§ EXERCISE: Reproduce the records without their pictures, keeping every word as it is.

§ THE RECORDS:
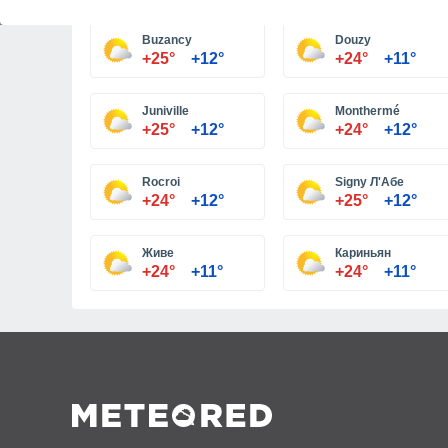
Buzancy
Douzy
+25°
+12°
+24°
+11°
Juniville
Monthermé
+25°
+12°
+24°
+12°
Rocroi
Signy Л'Абе
+24°
+12°
+25°
+12°
Живе
Кариньян
+24°
+11°
+24°
+11°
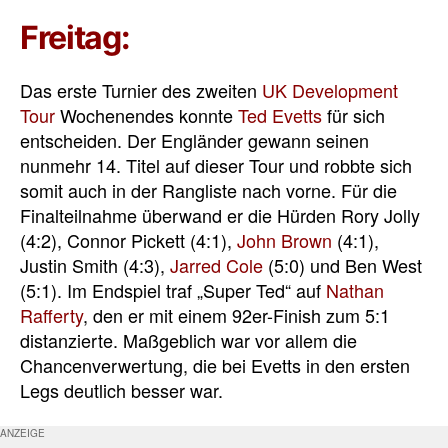
Freitag:
Das erste Turnier des zweiten
UK Development
Tour
Wochenendes konnte
Ted Evetts
für sich
entscheiden. Der Engländer gewann seinen
nunmehr 14. Titel auf dieser Tour und robbte sich
somit auch in der Rangliste nach vorne. Für die
Finalteilnahme überwand er die Hürden Rory Jolly
(4:2), Connor Pickett (4:1),
John Brown
(4:1),
Justin Smith (4:3),
Jarred Cole
(5:0) und Ben West
(5:1). Im Endspiel traf „Super Ted“ auf
Nathan
Rafferty
, den er mit einem 92er-Finish zum 5:1
distanzierte. Maßgeblich war vor allem die
Chancenverwertung, die bei Evetts in den ersten
Legs deutlich besser war.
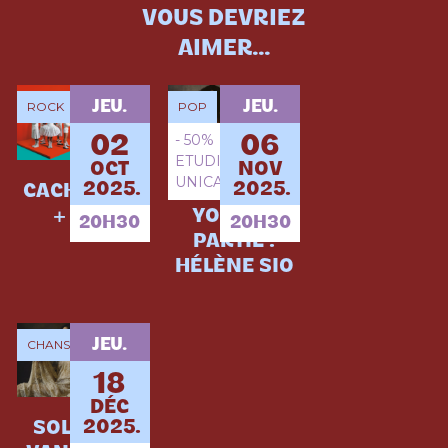
VOUS DEVRIEZ
AIMER...
JEU.
JEU.
ROCK
POP
- 50%
02
06
ETUDIANTS
OCT
NOV
UNICAEN
2025.
2025.
CACHEMIRE
[ANNULÉ]
+ SUN
YOA + 1E
20H30
20H30
PARTIE :
HÉLÈNE SIO
JEU.
CHANSON
18
DÉC
2025.
SOLANN +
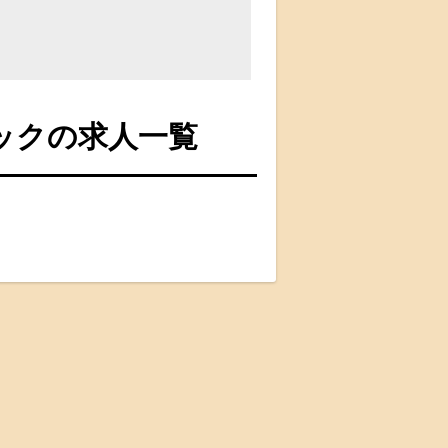
ックの求人一覧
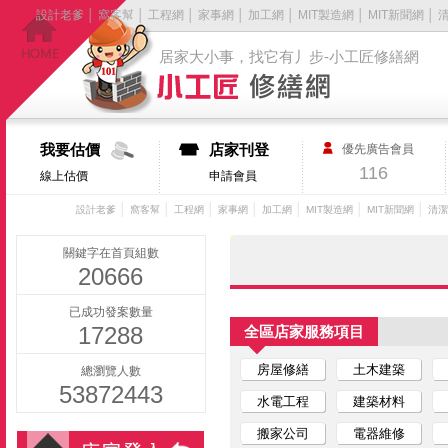
設計老爹
│
窩客幫
│
工程網
│
家事網
│
加工網
│
MIT製造網
│
MIT新聞網
│
居家大小事，找它有丿步-小工匠修繕網
我要估價
店家刊登
優先廣告會員
116
線上估價
申請會員
│
│
│
│
│
│
│
設計老爹
窩客幫
工程網
家事網
加工網
MIT製造網
MIT新聞網
清潔
關鍵字在首頁組數
20666
已成功發案數量
17288
全區店家服務項目
房屋修繕
土木建築
總瀏覽人數
53872443
水電工程
建築材料
搬家公司
電器維修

§ ANSWER SPACE:
Buzancy
Douzy
+25°
+12°
+24°
+11°
Juniville
Monthermé
+25°
+12°
+24°
+12°
Rocroi
Signy Л'Абе
+24°
+12°
+25°
+12°
Живе
Кариньян
+24°
+11°
+24°
+11°
Freitag:
Das erste Turnier des zweiten
UK Development
Tour
Wochenendes konnte
Ted Evetts
für sich
entscheiden. Der Engländer gewann seinen
nunmehr 14. Titel auf dieser Tour und robbte sich
somit auch in der Rangliste nach vorne. Für die
Finalteilnahme überwand er die Hürden Rory Jolly
(4:2), Connor Pickett (4:1),
John Brown
(4:1),
Justin Smith (4:3),
Jarred Cole
(5:0) und Ben West
(5:1). Im Endspiel traf „Super Ted“ auf
Nathan
Rafferty
, den er mit einem 92er-Finish zum 5:1
distanzierte. Maßgeblich war vor allem die
Chancenverwertung, die bei Evetts in den ersten
Legs deutlich besser war.
VOUS DEVRIEZ
AIMER...
JEU.
JEU.
ROCK
POP
- 50%
02
06
ETUDIANTS
OCT
NOV
UNICAEN
2025.
2025.
CACHEMIRE
[ANNULÉ]
+ SUN
YOA + 1E
20H30
20H30
PARTIE :
HÉLÈNE SIO
JEU.
CHANSON
18
DÉC
2025.
SOLANN +
ックの求人一覧
設計老爹
│
窩客幫
│
工程網
│
家事網
│
加工網
│
MIT製造網
│
MIT新聞網
│
居家大小事，找它有丿步-小工匠修繕網
我要估價
店家刊登
優先廣告會員
116
線上估價
申請會員
│
│
│
│
│
│
│
設計老爹
窩客幫
工程網
家事網
加工網
MIT製造網
MIT新聞網
清潔
關鍵字在首頁組數
20666
已成功發案數量
17288
全區店家服務項目
房屋修繕
土木建築
總瀏覽人數
53872443
水電工程
建築材料
搬家公司
電器維修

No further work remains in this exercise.